Ottawa – The Composite Leading Index, a new Conference Board of Canada economic measure that tracks short-term indicators of the economy, rose by 0.4% in March — but much of the gain is due to the end of a long, cold winter.
“Exports remained the brightest sector of the Canadian economy, due in large part to rising demand in the United States. Industrial demand in the US spurred higher commodity prices, which helped the Toronto stock market to reach another record high,” said Pedro Antunes, deputy chief economist, The Conference Board of Canada.
Much of the growth in the Index is due to an unusually high number of new orders for manufactured goods, which posted the largest increase on record (back to 1952). However, the recorded growth in March is based on a single large defence contract. Therefore, despite the gains in the Index, only a small rebound in economic growth is expected, likely a result of the country emerging from of a harsh winter.
The Index grew by 0.2% in January, partly because of harsh winter weather in much of North America. The Index rose by 0.4% in February, following an upward revision.
In contrast to the improving outlook for exporters, weak housing and labour markets are weighing on consumer confidence.

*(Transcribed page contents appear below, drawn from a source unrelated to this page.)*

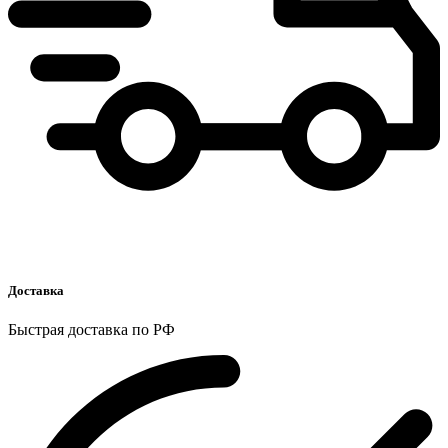
Доставка
Быстрая доставка по РФ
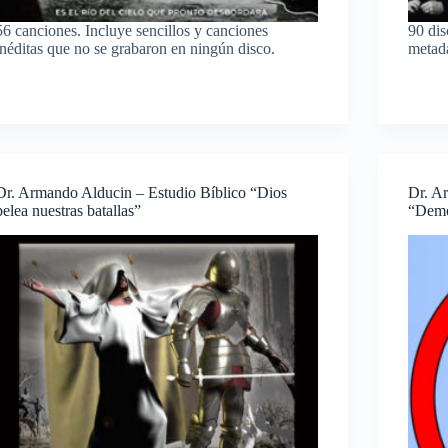
56 canciones. Incluye sencillos y canciones
90 dis
inéditas que no se grabaron en ningún disco.
metada
Dr. Armando Alducin – Estudio Bíblico “Dios
Dr. A
pelea nuestras batallas”
“Demo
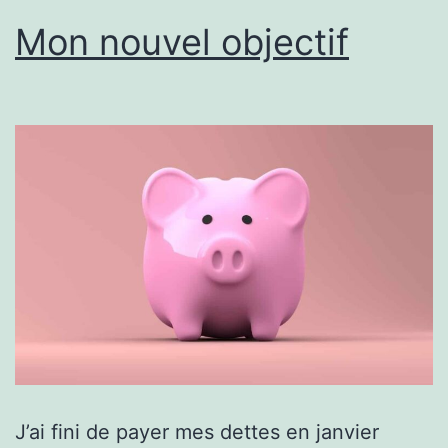
Mon nouvel objectif
J’ai fini de payer mes dettes en janvier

“Domestic demand in Canada continues to languish. Both existing house sales and housing starts fell, with housing starts hitting their lowest level in over a year. Employment Insurance claims rose for the second month in a row,” said Philip Cross, author of the Composite Leading Index.
This is the fourth release of the Composite Leading Index, which sums up the performance of 10 components that track the short-term course of the economy. The newest of the Conference Board’s macroeconomic indicators, it signals changes in the business cycle (periods of faster and slower economic growth) approximately six or seven months in the future.
The author, Philip Cross, spent 36 years at Statistics Canada specializing in macroeconomics.